» Source
26

11

I want to create an AI which can play five-in-a-row/gomoku. As I mentioned in the title, I want to use reinforcement learning for this.

I use *policy gradient* method, namely REINFORCE, with baseline. For the value and policy function approximation, I use a *neural network*. It has convolutional and fully connected layers. All of the layers, except for the output, are shared. The policy's output layer has $8 \times 8=64$ (the size of the board) output unit and *softmax* on them. So it is stochastic. But what if the network produces a very high probability for an invalid move? An invalid move is when the agent wants to check a square which has one "X" or "O" in it. I think it can stuck in that game state.

Could you recommend any solution for this problem?

My guess is to use the *actor-critic* method. For an invalid move, we should give a negative reward and pass the turn to the opponent.

» What you will do
A: Reproduce the part of the gomoku post starting with "I want to create" and going on through "for this problem?".
B: For each statement, answer yes or no to whether the gomoku post agrees with it, and quote the words of the post that decide it: (i) every layer of the network, the output included, is shared; (ii) the network is built only from fully connected layers; (iii) the poster proposes a negative reward for an invalid move.
Draw only on the gomoku post.

» Information supplied
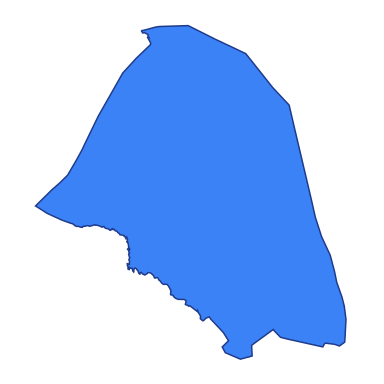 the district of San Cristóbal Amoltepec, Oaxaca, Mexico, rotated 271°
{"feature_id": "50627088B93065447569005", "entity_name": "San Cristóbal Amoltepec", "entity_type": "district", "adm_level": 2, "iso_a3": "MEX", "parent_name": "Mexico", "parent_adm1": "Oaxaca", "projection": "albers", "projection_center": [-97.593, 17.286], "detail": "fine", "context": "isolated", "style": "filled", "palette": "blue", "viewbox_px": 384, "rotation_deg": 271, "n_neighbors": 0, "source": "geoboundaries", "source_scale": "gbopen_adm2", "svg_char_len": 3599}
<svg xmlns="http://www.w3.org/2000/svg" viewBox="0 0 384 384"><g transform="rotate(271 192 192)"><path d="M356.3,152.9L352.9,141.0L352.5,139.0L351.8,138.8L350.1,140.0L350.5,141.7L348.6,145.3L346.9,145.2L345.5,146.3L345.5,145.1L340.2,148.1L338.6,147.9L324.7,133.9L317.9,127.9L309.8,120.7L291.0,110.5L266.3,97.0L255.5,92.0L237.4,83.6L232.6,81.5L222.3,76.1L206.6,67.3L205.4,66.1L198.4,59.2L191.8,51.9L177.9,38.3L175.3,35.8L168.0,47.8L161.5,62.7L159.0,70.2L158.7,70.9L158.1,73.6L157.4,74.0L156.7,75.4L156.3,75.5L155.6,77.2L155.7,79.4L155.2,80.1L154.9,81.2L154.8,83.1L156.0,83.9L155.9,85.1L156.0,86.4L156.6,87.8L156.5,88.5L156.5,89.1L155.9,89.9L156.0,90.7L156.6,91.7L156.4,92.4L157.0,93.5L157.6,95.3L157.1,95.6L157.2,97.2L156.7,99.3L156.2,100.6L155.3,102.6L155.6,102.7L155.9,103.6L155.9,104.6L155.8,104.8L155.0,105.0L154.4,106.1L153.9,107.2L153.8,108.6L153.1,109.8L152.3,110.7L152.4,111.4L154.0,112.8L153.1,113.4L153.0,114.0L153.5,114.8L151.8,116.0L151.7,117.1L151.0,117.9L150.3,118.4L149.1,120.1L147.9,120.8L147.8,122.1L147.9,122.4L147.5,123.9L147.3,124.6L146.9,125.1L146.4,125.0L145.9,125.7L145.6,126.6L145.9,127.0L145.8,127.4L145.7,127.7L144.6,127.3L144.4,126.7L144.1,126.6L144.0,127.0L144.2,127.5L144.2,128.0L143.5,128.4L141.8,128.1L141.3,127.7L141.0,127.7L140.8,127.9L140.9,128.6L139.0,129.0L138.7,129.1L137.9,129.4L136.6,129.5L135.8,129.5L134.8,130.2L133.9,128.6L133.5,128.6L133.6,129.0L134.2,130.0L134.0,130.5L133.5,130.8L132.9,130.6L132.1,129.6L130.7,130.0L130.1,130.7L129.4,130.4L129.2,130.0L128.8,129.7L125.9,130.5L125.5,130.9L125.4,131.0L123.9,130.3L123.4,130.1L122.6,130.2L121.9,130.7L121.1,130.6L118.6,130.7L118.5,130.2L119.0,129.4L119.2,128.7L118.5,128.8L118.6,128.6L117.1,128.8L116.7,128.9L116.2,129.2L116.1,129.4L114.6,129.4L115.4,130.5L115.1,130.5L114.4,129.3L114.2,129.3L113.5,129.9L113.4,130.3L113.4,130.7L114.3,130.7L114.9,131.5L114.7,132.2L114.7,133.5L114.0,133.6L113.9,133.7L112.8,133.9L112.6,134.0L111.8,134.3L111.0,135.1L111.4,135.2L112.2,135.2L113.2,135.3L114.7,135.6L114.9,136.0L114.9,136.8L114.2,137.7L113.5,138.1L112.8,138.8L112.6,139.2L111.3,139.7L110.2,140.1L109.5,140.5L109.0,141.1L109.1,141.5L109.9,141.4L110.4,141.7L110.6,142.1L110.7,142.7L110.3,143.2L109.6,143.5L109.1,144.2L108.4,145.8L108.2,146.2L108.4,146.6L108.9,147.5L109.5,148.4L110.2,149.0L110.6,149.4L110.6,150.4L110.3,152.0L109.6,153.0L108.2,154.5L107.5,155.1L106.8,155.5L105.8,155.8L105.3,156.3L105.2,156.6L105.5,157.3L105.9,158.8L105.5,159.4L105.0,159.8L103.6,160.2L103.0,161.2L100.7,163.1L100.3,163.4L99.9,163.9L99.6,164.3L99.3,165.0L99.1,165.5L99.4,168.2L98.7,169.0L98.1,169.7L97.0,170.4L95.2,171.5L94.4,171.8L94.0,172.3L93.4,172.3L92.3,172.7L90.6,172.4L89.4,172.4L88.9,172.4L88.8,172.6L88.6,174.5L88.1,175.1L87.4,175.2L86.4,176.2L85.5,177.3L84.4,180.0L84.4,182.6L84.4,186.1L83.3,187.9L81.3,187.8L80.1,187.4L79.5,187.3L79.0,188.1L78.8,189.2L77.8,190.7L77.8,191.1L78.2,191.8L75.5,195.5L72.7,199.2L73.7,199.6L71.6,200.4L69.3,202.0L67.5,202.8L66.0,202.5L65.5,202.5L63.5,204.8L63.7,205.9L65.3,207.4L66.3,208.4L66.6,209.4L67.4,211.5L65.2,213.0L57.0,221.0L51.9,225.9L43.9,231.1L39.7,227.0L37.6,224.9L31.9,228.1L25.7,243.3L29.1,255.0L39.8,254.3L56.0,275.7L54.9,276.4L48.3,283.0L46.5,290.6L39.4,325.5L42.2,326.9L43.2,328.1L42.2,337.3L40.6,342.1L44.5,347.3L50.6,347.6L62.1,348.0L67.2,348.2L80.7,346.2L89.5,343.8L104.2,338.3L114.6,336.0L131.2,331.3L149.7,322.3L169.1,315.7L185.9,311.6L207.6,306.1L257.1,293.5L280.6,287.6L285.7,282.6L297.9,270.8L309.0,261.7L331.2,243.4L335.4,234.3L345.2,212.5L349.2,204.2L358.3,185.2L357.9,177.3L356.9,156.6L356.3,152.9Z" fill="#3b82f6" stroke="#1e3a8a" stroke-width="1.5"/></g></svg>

» Written answers
A:
I want to create an AI which can play five-in-a-row/gomoku. As I mentioned in the title, I want to use reinforcement learning for this.

I use *policy gradient* method, namely REINFORCE, with baseline. For the value and policy function approximation, I use a *neural network*. It has convolutional and fully connected layers. All of the layers, except for the output, are shared. The policy's output layer has $8 \times 8=64$ (the size of the board) output unit and *softmax* on them. So it is stochastic. But what if the network produces a very high probability for an invalid move? An invalid move is when the agent wants to check a square which has one "X" or "O" in it. I think it can stuck in that game state.

Could you recommend any solution for this problem?

B:
(i) No: "All of the layers, except for the output, are shared."
(ii) No: "It has convolutional and fully connected layers."
(iii) Yes: "For an invalid move, we should give a negative reward and pass the turn to the opponent."